_Data shown_
▶
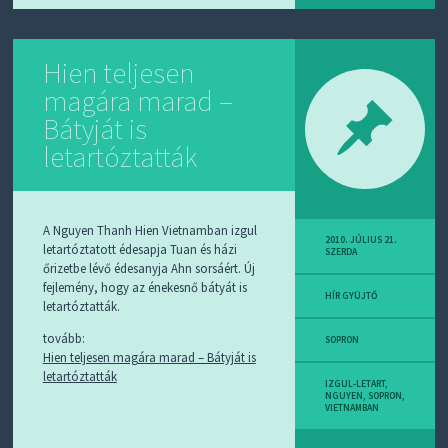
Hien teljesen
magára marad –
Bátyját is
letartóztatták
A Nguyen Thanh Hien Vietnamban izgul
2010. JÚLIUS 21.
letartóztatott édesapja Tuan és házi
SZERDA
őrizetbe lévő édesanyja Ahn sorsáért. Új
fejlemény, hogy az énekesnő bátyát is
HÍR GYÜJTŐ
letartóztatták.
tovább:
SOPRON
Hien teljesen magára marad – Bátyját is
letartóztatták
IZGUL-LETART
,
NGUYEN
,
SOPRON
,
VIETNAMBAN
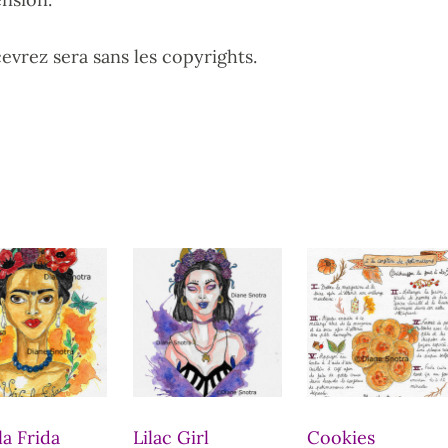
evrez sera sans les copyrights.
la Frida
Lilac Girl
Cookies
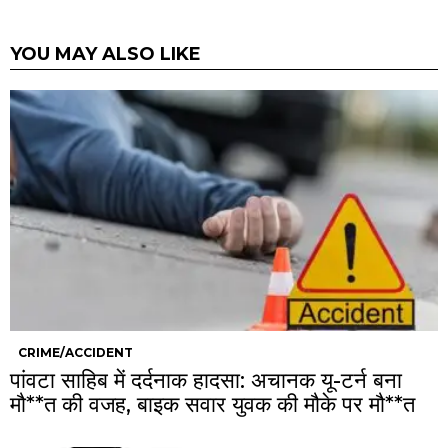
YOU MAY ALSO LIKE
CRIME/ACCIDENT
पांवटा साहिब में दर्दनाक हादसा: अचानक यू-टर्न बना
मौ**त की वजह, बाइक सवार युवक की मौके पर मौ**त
◀
_Assignment_
Rewrite the text read from the items above as a single numbered list with one line per entry, leaving out blank lines. Do not include the pictures in your answer.

_Completed exercise_
1. Hien teljesen
2. magára marad –
3. Bátyját is
4. letartóztatták
5. A Nguyen Thanh Hien Vietnamban izgul
6. 2010. JÚLIUS 21.
7. letartóztatott édesapja Tuan és házi
8. SZERDA
9. őrizetbe lévő édesanyja Ahn sorsáért. Új
10. fejlemény, hogy az énekesnő bátyát is
11. HÍR GYÜJTŐ
12. letartóztatták.
13. tovább:
14. SOPRON
15. Hien teljesen magára marad – Bátyját is
16. letartóztatták
17. IZGUL-LETART
18. ,
19. NGUYEN
20. ,
21. SOPRON
22. ,
23. VIETNAMBAN
24. evrez sera sans les copyrights.
25. la Frida
26. Lilac Girl
27. Cookies
28. YOU MAY ALSO LIKE
29. CRIME/ACCIDENT
30. पांवटा साहिब में दर्दनाक हादसा: अचानक यू-टर्न बना
31. मौ**त की वजह, बाइक सवार युवक की मौके पर मौ**त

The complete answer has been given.